Information section start

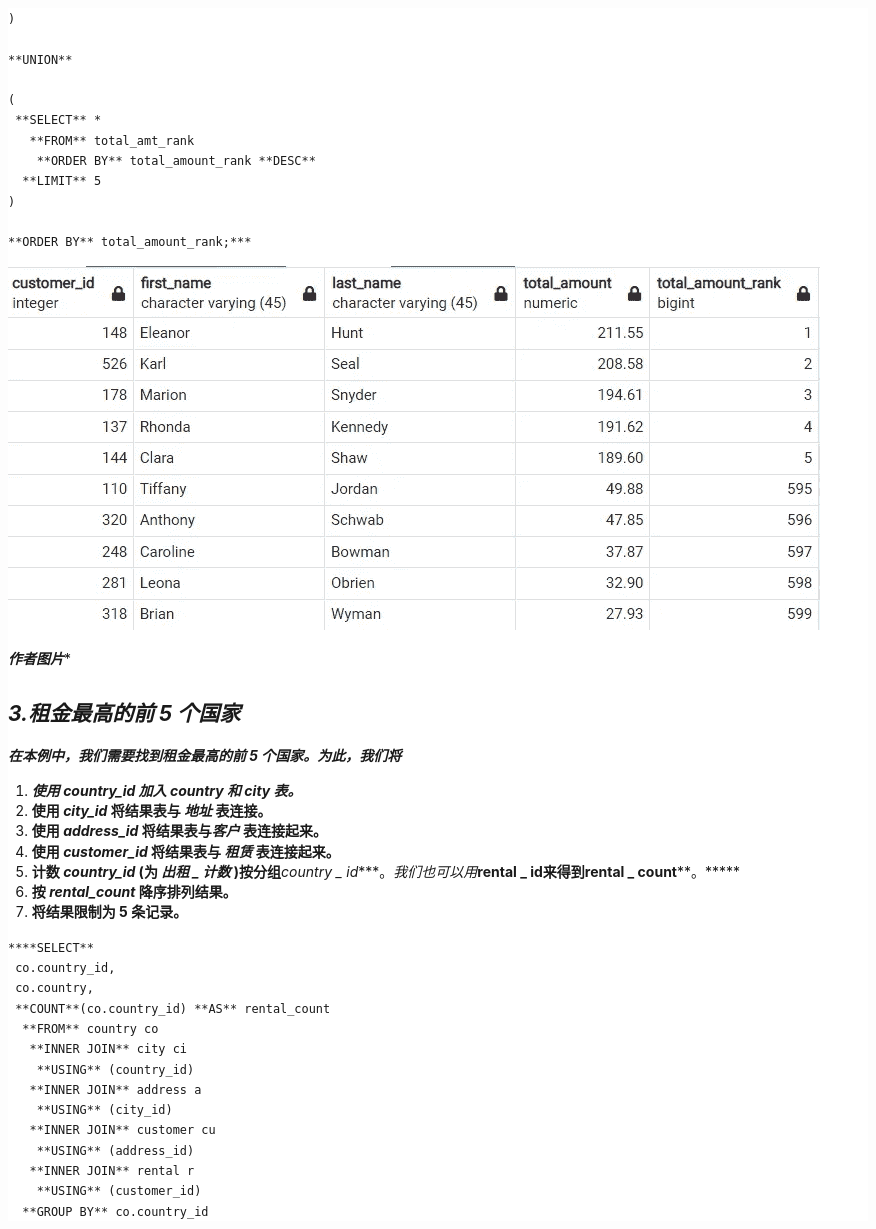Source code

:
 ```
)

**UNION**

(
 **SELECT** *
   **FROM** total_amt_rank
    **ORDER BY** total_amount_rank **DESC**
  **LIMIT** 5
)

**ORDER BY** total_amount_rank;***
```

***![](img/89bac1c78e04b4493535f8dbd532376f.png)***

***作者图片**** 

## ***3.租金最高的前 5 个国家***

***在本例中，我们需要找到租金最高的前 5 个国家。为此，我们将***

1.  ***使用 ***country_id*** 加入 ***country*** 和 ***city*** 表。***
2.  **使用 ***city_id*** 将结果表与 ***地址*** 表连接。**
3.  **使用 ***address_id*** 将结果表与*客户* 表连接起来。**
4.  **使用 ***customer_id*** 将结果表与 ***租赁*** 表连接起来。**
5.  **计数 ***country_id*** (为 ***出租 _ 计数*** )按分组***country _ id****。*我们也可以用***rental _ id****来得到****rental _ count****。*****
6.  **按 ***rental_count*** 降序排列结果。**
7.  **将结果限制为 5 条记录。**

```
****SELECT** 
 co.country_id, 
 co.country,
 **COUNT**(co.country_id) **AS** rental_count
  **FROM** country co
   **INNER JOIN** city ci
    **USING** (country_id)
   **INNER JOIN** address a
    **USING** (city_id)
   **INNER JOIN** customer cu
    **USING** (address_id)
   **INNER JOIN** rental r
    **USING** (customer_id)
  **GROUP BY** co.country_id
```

Information section end
Information section start

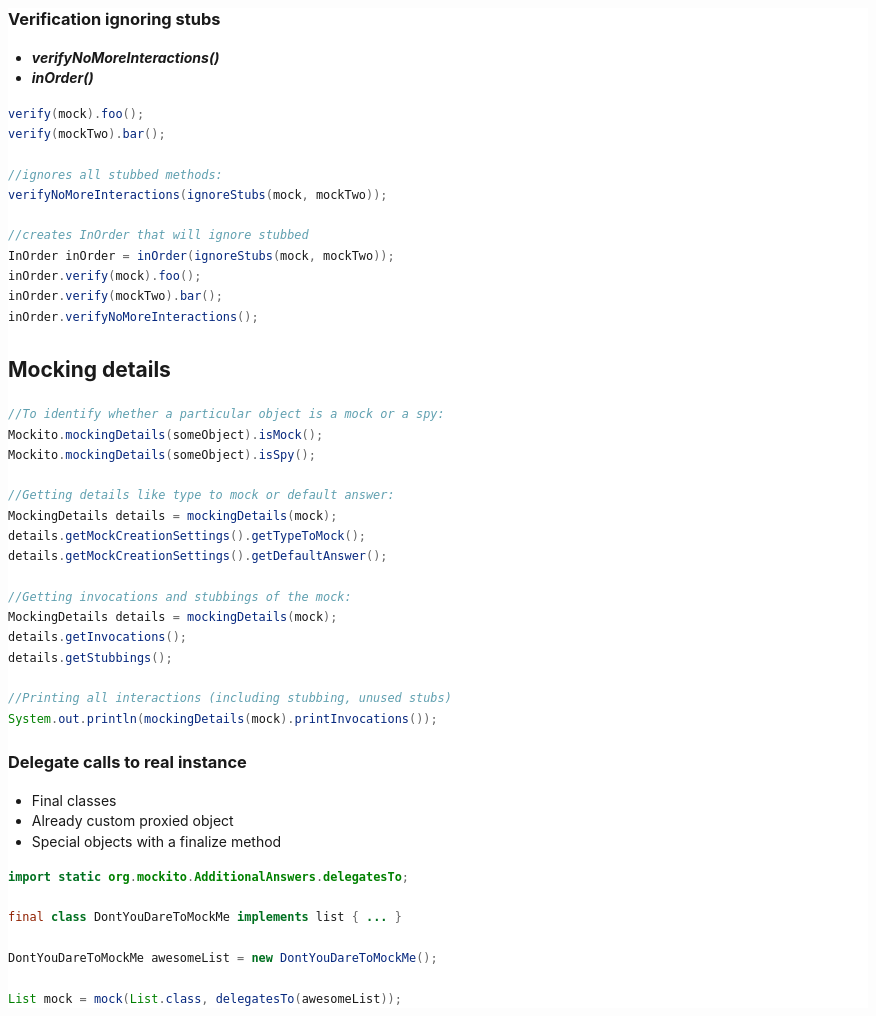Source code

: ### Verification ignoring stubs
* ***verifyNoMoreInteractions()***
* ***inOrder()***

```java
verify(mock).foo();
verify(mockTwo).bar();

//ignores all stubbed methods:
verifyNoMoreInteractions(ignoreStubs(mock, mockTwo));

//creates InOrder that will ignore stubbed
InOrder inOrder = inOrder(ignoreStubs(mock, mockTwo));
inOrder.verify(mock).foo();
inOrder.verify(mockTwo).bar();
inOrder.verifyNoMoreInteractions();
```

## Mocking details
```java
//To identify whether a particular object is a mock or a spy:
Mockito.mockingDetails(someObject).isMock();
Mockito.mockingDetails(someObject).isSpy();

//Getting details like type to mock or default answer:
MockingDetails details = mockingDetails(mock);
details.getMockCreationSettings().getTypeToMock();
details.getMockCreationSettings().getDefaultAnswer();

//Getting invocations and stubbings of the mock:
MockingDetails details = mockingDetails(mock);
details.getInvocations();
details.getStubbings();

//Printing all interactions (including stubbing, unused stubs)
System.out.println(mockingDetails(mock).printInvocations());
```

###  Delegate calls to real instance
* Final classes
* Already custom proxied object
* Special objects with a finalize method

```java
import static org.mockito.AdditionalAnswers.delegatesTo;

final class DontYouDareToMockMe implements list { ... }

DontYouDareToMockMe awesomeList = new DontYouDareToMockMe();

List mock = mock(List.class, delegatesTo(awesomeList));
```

Information section end

** Problem details **
Return all lines of the material that have "someObject" in them.

** Result for this task **
Mockito.mockingDetails(someObject).isMock();
Mockito.mockingDetails(someObject).isSpy();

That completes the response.